In February 1974, three-eyed extraterrestrial time travelers entered Philip K. Dick’s bedroom through a portal of pink light. “Trying to make sense of it, he wrote an 8,000 page commentary he called his Exegesis. In it, he proposed that the source of the pink light may have been God, the KGB, a satellite, aliens, a 1st century Christian named Thomas with whom he was in telepathic communication, the CIA, a version of himself from a different dimension, or possibly his deceased twin sister contacting him from the spirit world.”

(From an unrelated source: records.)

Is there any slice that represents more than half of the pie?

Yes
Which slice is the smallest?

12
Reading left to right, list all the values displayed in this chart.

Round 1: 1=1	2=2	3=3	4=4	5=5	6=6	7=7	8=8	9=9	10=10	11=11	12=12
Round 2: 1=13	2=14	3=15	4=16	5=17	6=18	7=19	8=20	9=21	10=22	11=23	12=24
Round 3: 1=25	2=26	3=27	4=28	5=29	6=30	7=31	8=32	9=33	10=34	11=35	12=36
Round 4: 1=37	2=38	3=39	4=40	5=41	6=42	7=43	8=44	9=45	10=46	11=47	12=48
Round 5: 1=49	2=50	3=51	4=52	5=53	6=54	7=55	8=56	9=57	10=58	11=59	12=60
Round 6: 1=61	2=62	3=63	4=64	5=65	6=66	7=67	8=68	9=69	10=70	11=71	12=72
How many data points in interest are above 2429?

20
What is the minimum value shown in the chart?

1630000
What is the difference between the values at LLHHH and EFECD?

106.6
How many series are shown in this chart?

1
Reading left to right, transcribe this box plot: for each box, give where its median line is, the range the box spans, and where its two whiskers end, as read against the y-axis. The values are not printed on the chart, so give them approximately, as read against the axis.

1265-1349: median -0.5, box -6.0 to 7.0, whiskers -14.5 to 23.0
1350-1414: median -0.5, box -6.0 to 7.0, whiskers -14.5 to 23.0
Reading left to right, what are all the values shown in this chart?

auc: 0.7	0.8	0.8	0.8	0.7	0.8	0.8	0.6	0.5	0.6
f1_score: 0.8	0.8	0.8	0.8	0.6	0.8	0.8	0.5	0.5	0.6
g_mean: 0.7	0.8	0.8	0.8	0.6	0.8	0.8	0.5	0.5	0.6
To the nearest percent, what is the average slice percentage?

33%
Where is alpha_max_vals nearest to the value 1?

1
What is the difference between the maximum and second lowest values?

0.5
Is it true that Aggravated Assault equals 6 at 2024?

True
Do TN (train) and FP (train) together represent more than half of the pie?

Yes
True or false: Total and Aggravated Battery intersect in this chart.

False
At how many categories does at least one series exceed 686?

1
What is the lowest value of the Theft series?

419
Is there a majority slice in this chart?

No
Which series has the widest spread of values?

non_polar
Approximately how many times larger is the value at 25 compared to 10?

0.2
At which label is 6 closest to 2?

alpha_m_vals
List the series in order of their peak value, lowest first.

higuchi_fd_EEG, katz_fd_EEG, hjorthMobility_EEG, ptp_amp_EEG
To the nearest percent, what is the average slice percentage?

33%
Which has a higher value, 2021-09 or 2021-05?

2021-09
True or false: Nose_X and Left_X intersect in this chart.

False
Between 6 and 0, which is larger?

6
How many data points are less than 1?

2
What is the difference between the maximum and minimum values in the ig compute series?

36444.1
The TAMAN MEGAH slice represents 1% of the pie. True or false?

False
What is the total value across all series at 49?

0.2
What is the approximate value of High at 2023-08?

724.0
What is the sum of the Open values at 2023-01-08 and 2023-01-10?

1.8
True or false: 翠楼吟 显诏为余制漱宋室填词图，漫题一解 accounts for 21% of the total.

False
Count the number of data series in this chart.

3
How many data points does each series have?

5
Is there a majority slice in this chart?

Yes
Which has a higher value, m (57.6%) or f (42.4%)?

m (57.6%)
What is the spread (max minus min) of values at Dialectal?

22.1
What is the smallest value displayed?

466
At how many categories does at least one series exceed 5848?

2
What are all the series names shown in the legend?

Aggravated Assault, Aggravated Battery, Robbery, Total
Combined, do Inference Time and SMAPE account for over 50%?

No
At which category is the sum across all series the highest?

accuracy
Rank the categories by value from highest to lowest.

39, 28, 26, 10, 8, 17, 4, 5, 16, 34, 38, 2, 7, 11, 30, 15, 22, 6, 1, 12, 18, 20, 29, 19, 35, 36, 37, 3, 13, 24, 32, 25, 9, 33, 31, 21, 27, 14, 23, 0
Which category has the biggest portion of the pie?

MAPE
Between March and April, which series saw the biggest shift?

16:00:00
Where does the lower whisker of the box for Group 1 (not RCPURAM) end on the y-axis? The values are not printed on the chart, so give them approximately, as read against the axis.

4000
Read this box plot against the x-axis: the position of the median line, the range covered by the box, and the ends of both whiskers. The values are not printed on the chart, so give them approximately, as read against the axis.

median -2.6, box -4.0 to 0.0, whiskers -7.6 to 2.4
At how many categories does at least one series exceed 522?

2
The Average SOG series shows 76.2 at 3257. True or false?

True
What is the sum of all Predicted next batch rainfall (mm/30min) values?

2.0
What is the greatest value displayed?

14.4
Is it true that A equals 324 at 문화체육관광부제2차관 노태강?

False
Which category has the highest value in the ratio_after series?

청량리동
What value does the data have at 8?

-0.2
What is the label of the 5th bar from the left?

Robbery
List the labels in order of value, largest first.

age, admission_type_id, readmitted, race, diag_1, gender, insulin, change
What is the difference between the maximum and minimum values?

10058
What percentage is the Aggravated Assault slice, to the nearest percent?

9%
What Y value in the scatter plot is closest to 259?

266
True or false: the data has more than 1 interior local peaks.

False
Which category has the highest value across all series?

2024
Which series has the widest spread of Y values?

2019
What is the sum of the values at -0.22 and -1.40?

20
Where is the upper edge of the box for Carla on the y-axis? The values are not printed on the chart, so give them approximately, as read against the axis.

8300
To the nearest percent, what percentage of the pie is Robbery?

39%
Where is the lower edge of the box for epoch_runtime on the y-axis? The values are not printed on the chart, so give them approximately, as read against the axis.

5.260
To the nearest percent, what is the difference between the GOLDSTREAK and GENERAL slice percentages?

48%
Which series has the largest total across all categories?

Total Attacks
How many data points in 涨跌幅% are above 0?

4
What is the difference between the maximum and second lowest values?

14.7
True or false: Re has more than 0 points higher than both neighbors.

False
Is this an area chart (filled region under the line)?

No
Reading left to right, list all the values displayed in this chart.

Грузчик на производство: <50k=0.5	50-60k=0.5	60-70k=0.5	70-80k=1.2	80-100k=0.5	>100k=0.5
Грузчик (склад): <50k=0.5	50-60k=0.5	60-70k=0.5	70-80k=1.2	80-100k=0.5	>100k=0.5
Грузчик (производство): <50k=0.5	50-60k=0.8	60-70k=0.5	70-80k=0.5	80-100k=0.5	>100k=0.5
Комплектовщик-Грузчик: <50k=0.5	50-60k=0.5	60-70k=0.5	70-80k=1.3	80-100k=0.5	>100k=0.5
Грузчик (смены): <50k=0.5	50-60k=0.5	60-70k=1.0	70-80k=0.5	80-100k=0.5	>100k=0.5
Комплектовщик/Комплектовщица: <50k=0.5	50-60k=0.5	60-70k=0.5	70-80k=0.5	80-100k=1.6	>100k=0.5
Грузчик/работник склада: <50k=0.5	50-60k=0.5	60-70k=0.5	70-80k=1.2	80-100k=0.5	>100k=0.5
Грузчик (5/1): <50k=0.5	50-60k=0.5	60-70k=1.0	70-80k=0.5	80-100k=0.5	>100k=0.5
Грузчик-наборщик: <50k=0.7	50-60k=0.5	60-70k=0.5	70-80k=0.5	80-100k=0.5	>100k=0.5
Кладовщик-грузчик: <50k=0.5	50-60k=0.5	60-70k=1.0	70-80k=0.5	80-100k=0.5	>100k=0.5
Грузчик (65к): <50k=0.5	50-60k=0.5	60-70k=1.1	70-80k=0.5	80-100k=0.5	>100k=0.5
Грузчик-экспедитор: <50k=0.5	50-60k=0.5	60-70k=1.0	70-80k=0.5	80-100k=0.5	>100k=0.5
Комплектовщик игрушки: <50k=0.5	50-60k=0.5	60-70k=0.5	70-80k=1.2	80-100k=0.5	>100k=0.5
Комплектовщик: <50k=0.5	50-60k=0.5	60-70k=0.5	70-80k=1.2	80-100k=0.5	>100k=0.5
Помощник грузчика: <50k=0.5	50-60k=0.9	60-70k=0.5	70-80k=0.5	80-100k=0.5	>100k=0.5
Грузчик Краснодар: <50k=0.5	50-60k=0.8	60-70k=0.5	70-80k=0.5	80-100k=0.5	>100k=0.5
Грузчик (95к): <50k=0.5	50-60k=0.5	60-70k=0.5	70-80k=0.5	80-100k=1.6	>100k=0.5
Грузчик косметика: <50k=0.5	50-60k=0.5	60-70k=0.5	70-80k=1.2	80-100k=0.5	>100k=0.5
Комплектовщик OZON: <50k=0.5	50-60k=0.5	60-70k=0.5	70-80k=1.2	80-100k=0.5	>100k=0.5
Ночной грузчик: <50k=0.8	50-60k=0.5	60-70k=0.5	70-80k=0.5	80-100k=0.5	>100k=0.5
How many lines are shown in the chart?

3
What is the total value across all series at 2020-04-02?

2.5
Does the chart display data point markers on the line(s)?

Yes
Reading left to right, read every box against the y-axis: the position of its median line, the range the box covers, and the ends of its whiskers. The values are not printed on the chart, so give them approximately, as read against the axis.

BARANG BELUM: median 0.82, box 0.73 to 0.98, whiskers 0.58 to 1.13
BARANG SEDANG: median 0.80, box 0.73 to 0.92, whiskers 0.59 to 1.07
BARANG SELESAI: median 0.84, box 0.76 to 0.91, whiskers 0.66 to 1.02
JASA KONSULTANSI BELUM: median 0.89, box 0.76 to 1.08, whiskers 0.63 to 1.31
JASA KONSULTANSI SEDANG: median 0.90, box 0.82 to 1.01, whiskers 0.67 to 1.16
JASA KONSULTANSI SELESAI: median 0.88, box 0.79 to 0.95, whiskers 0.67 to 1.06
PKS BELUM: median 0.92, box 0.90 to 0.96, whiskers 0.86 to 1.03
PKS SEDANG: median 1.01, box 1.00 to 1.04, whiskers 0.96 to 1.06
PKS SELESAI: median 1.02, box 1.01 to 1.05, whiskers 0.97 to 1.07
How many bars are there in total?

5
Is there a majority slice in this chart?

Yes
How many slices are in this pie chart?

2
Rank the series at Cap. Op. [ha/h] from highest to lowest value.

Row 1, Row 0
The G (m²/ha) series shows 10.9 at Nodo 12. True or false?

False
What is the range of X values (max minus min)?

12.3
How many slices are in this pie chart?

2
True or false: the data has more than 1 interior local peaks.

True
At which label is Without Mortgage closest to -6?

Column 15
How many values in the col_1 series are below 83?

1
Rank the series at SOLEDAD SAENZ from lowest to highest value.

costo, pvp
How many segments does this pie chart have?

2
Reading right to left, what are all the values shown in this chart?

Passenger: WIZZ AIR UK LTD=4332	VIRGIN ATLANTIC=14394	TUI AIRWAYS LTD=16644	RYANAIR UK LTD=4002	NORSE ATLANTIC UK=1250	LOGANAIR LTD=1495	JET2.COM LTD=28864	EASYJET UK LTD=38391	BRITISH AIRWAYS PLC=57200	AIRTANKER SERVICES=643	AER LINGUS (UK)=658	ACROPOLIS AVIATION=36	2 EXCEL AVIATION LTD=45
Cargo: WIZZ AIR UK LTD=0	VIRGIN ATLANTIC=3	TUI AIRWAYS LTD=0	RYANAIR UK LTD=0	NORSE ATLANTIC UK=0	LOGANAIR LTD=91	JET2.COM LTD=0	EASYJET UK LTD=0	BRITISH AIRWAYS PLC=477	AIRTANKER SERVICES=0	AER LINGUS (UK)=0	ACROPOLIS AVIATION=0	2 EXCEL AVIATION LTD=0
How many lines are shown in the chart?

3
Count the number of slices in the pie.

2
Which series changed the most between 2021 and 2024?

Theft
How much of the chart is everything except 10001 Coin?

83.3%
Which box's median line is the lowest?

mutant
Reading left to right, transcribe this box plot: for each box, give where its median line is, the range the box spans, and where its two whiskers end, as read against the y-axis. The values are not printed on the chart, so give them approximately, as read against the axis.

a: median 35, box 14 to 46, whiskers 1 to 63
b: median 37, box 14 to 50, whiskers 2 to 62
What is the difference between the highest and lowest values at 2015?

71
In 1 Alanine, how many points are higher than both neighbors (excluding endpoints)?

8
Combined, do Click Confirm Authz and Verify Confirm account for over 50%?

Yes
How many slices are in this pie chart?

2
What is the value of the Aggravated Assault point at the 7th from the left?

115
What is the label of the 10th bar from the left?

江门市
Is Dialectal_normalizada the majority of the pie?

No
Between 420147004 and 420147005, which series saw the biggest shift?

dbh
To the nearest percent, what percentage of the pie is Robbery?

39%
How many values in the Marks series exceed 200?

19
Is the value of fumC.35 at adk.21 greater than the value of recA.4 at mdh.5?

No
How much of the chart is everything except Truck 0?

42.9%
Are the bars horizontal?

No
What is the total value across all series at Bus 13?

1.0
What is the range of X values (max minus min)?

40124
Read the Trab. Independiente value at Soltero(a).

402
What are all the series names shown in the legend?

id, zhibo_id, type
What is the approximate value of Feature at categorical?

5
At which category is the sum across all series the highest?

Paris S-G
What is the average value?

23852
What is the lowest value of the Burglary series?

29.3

Riverside Cemetery, Fort Morgan, Colorado, 2016
So was Dick a madman or a mystic?
Kyle Arnold, a psychologist at Coney Island Hospital and Clinical Assistant Professor of Psychiatry at SUNY Downstate Medical Center, wrote a “psychobiography” of Dick to get to the bottom of it. In it, he recounts “the author’s mental illnesses one by one, including anorexia, paranoia, severe anxiety, vivid hallucinations, suicidal tendencies, and violent outbursts followed by amnesia.”
What ultimately did him in wasn’t mental illness or suicide, but something far more pedestrian: a stroke—less than four months before the theatrical release of Blade Runner, which was based on Dick’s 1968 novel Do Androids Dream of Electric Sheep?.
Long one of my favorite authors, I finally got a chance to visit his grave a couple of months ago. Though I had neither a mystical experience nor a spiritual awakening, I can report that the site—in a quiet corner of a cemetery in a small town on the windswept plains of northeastern Colorado—is peaceful. Which, really, is what Philip K. Dick needed most of all.